> **SOAL A**: Terjemahkan ke dalam bahasa Inggris kalimat dari teks kajian di bawah ini: "Model yang mereka tempuh adalah teladan ’amal Madinah, yakni perilaku penduduk Madinah, dari tiga generasi pertama Islam."
════
EBOOK - Ilusi Demokrasi oles zaim saidi

   

    Buku ini membicarakan dua hal yang merupaka
dua sisi dari poin yang sama. Pertama, tentang kritik Islam atas sistem  kehidupan modern, yaitu kapitalisme dan mesin kekuasaan yang mendukungnya.
Negara fiskal dengan sistem
demokrasinya. Kedua, tentang upaya sebagian umat Islam di Cape
Town, Afrika Selatan, untuk merestorasi cara hidup Islami sebagai
jalan keluar atas pesoalan yang ditimbulkan oleh modernitas, dengan
menerapkan kembali syariah. Model yang mereka tempuh adalah
teladan ’amal Madinah, yakni perilaku penduduk Madinah, dari
tiga generasi pertama Islam.
════
> **SOAL B**: Kutip apa adanya baris-baris dalam entri di bawah, dari baris yang memuat "Napvitorlák" sampai akhir entri, kedua ujungnya ikut dikutip. Jangan sertakan gambarnya dalam jawaban.
════
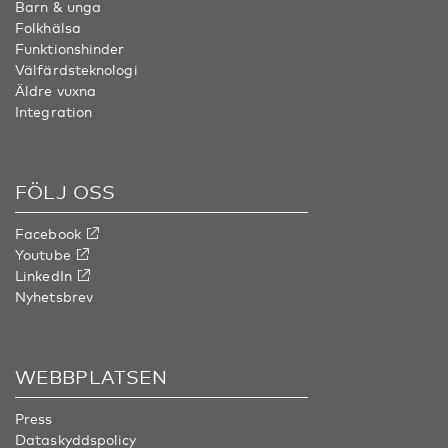
Barn & unga
Folkhälsa
Funktionshinder
Välfärdsteknologi
Äldre vuxna
Integration
FÖLJ OSS
Facebook
Youtube
LinkedIn
Nyhetsbrev
WEBBPLATSEN
Press
Dataskyddspolicy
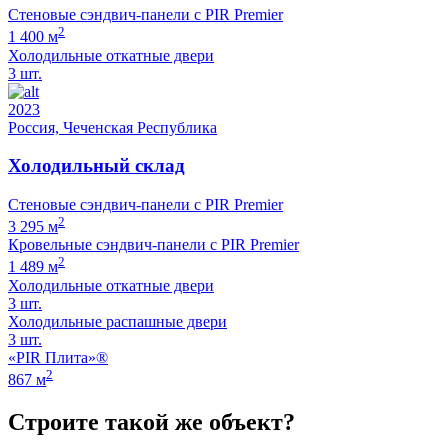
Стеновые сэндвич-панели с PIR Premier
2
1 400 м
Холодильные откатные двери
3 шт.
2023
Россия, Чеченская Республика
Холодильный склад
Стеновые сэндвич-панели с PIR Premier
2
3 295 м
Кровельные сэндвич-панели с PIR Premier
2
1 489 м
Холодильные откатные двери
3 шт.
Холодильные распашные двери
3 шт.
«PIR Плита»®
2
867 м
Строите такой же объект?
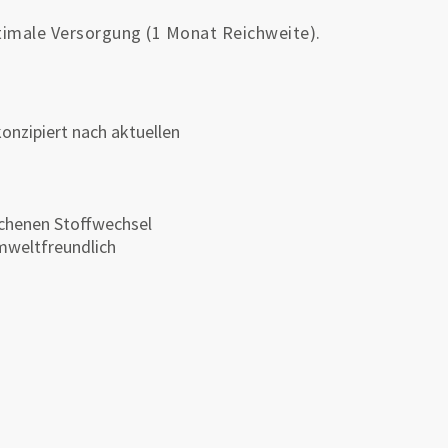
ptimale Versorgung (1 Monat Reichweite).
onzipiert nach aktuellen
ichenen Stoffwechsel
mweltfreundlich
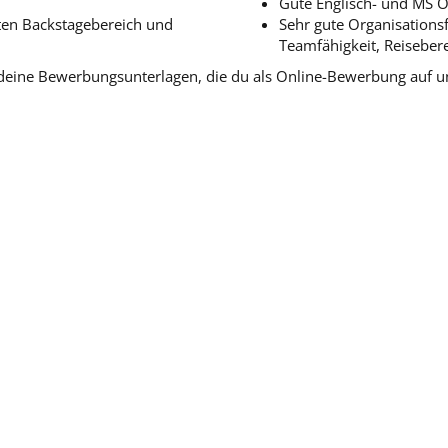
Gute Englisch- und MS O
ten Backstagebereich und
Sehr gute Organisationsf
Teamfähigkeit, Reiseberei
f deine Bewerbungsunterlagen, die du als Online-Bewerbung auf 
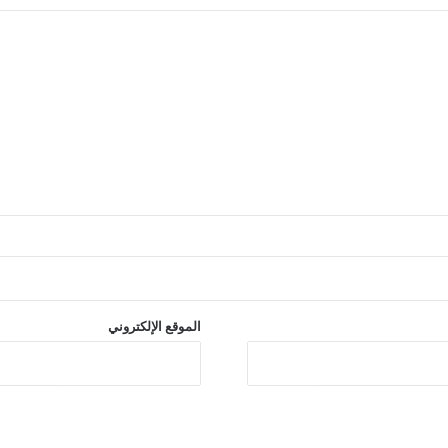
الموقع الإلكتروني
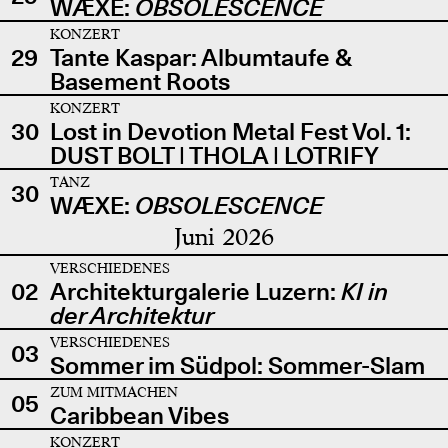
WÆXE:
OBSOLESCENCE
KONZERT
29
Tante Kaspar: Albumtaufe &
Basement Roots
KONZERT
30
Lost in Devotion Metal Fest Vol. 1:
DUST BOLT | THOLA | LOTRIFY
TANZ
30
WÆXE:
OBSOLESCENCE
Juni 2026
VERSCHIEDENES
02
Architekturgalerie Luzern:
KI in
der Architektur
VERSCHIEDENES
03
Sommer im Südpol: Sommer-Slam
ZUM MITMACHEN
05
Caribbean Vibes
KONZERT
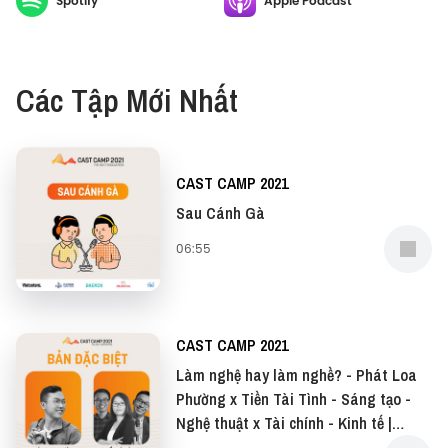
Spotify
Apple Podcast
hợp lý, giúp bảo vệ tài chính và gia tăng tài sản,
đồng thời giúp mọi người lên kế hoạch tiết kiệm cho
các mục tiêu của cuộc đời.
Các Tập Mới Nhất
CAST CAMP 2021
Sau Cánh Gà
06:55
CAST CAMP 2021
Làm nghệ hay làm nghề? - Phát Loa
Phường x Tiền Tài Tình - Sáng tạo -
Nghệ thuật x Tài chính - Kinh tế |
Special Edition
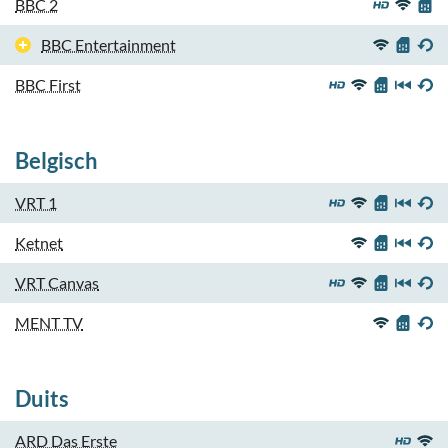
BBC 2
BBC Entertainment
BBC First
Belgisch
VRT 1
Ketnet
VRT Canvas
MENT TV
Duits
ARD Das Erste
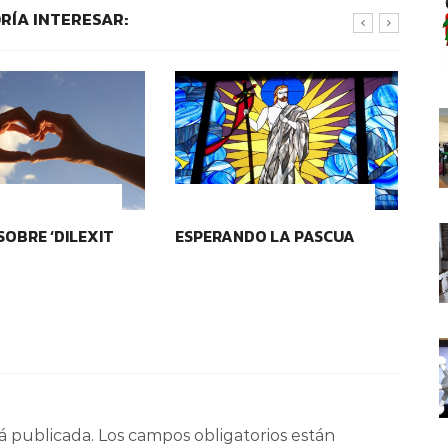
RÍA INTERESAR:
D Y PERTENENCIA
IDENTIDAD Y PERTENENCIA
SOBRE ‘DILEXIT
ESPERANDO LA PASCUA
VI
á publicada.
Los campos obligatorios están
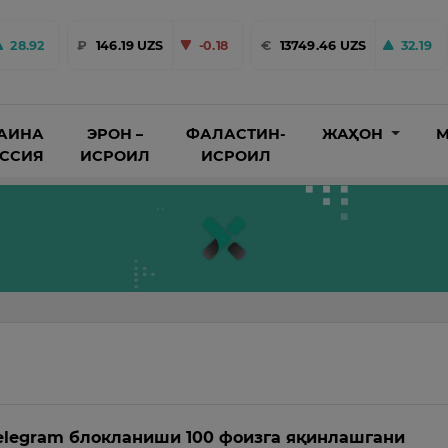
28.92
₽
146.19 UZS
-0.18
€
13749.46 UZS
32.19
АИНА
ЭРОН –
ФАЛАСТИН-
ЖАҲОН
М
ОССИЯ
ИСРОИЛ
ИСРОИЛ
elegram блокланиши 100 фоизга яқинлашгани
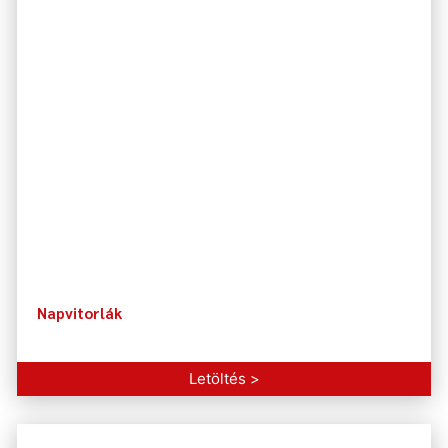
Napvitorlák
Letöltés >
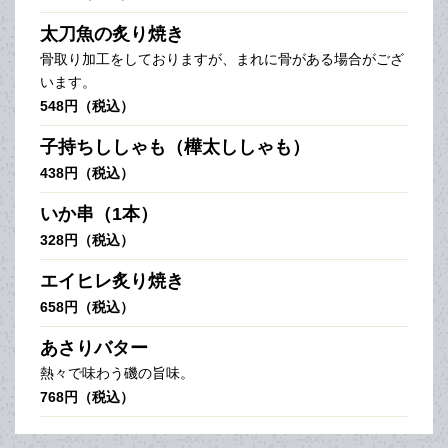
太刀魚の炙り焼き
骨取り加工をしておりますが、まれに骨がある場合がござ
います。
548円（税込）
子持ちししゃも（樺太ししゃも）
438円（税込）
いか串（1本）
328円（税込）
エイヒレ炙り焼き
658円（税込）
あさりバター
熱々で味わう磯の旨味。
768円（税込）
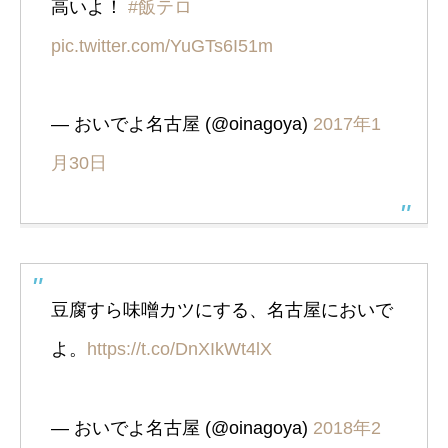
高いよ！
#飯テロ
pic.twitter.com/YuGTs6I51m
— おいでよ名古屋 (@oinagoya)
2017年1
月30日
豆腐すら味噌カツにする、名古屋においで
よ。
https://t.co/DnXIkWt4lX
— おいでよ名古屋 (@oinagoya)
2018年2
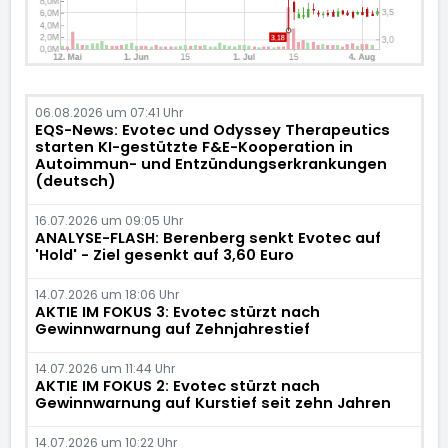
06.08.2026 um 07:41 Uhr
EQS-News: Evotec und Odyssey Therapeutics
starten KI-gestützte F&E-Kooperation in
Autoimmun- und Entzündungserkrankungen
(deutsch)
16.07.2026 um 09:05 Uhr
ANALYSE-FLASH: Berenberg senkt Evotec auf
'Hold' - Ziel gesenkt auf 3,60 Euro
14.07.2026 um 18:06 Uhr
AKTIE IM FOKUS 3: Evotec stürzt nach
Gewinnwarnung auf Zehnjahrestief
14.07.2026 um 11:44 Uhr
AKTIE IM FOKUS 2: Evotec stürzt nach
Gewinnwarnung auf Kurstief seit zehn Jahren
14.07.2026 um 10:22 Uhr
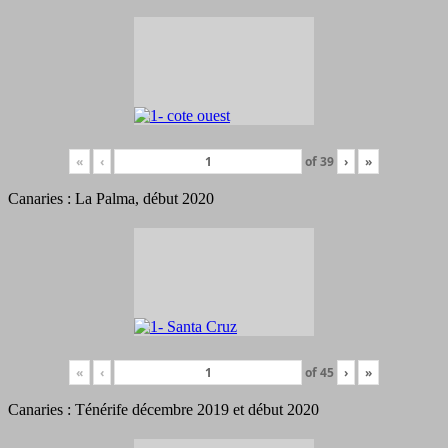
«
‹
of
39
›
»
Canaries : La Palma, début 2020
«
‹
of
45
›
»
Canaries : Ténérife décembre 2019 et début 2020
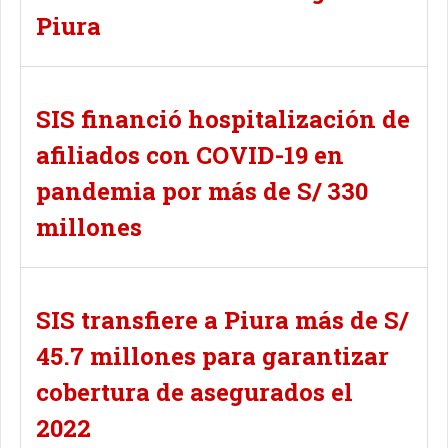
Piura
SIS financió hospitalización de
afiliados con COVID-19 en
pandemia por más de S/ 330
millones
SIS transfiere a Piura más de S/
45.7 millones para garantizar
cobertura de asegurados el
2022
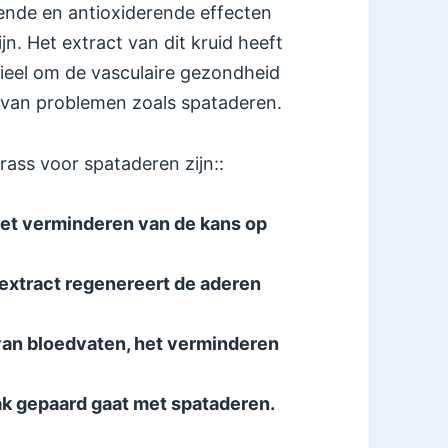
ende en antioxiderende effecten
n. Het extract van dit kruid heeft
ieel om de vasculaire gezondheid
n van problemen zoals spataderen.
rass voor spataderen zijn::
 het verminderen van de kans op
extract regenereert de aderen
 van bloedvaten, het verminderen
ak gepaard gaat met spataderen.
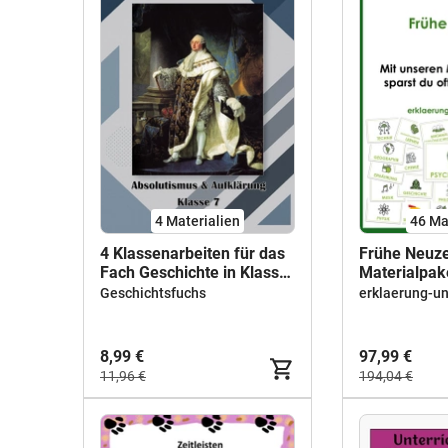
4 Materialien
46 Ma
4 Klassenarbeiten für das
Frühe Neuze
Fach Geschichte in Klasse
Materialpak
7
Geschichtsfuchs
erklaerung-u
8,99 €
97,99 €
11,96 €
194,04 €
════
> **JAWABAN TERTULIS A**: The model they follow is the example of the ’amal of Medina, namely the conduct of the people of Medina, from the first three generations of Islam.

> **JAWABAN TERTULIS B**:
Napvitorlák
Letöltés >
太刀魚の炙り焼き
骨取り加工をしておりますが、まれに骨がある場合がござ
います。
548円（税込）
子持ちししゃも（樺太ししゃも）
438円（税込）
いか串（1本）
328円（税込）
エイヒレ炙り焼き
658円（税込）
あさりバター
熱々で味わう磯の旨味。
768円（税込）
高いよ！
#飯テロ
pic.twitter.com/YuGTs6I51m
— おいでよ名古屋 (@oinagoya)
2017年1
月30日
豆腐すら味噌カツにする、名古屋においで
よ。
https://t.co/DnXIkWt4lX
— おいでよ名古屋 (@oinagoya)
2018年2
06.08.2026 um 07:41 Uhr
EQS-News: Evotec und Odyssey Therapeutics
starten KI-gestützte F&E-Kooperation in
Autoimmun- und Entzündungserkrankungen
(deutsch)
16.07.2026 um 09:05 Uhr
ANALYSE-FLASH: Berenberg senkt Evotec auf
'Hold' - Ziel gesenkt auf 3,60 Euro
14.07.2026 um 18:06 Uhr
AKTIE IM FOKUS 3: Evotec stürzt nach
Gewinnwarnung auf Zehnjahrestief
14.07.2026 um 11:44 Uhr
AKTIE IM FOKUS 2: Evotec stürzt nach
Gewinnwarnung auf Kurstief seit zehn Jahren
14.07.2026 um 10:22 Uhr
«
‹
of
39
›
»
Canaries : La Palma, début 2020
«
‹
of
45
›
»
Canaries : Ténérife décembre 2019 et début 2020
Piura
SIS financió hospitalización de
afiliados con COVID-19 en
pandemia por más de S/ 330
millones
SIS transfiere a Piura más de S/
45.7 millones para garantizar
cobertura de asegurados el
2022
ende en antioxiderende effecten
n. Het extract van dit kruid heeft
ieel om de vasculaire gezondheid
n van problemen zoals spataderen.
rass voor spataderen zijn::
 het verminderen van de kans op
extract regenereert de aderen
 van bloedvaten, het verminderen
ak gepaard gaat met spataderen.
4 Materialien
46 Ma
4 Klassenarbeiten für das
Frühe Neuze
Fach Geschichte in Klasse
Materialpak
7
Geschichtsfuchs
erklaerung-u
8,99 €
97,99 €
11,96 €
194,04 €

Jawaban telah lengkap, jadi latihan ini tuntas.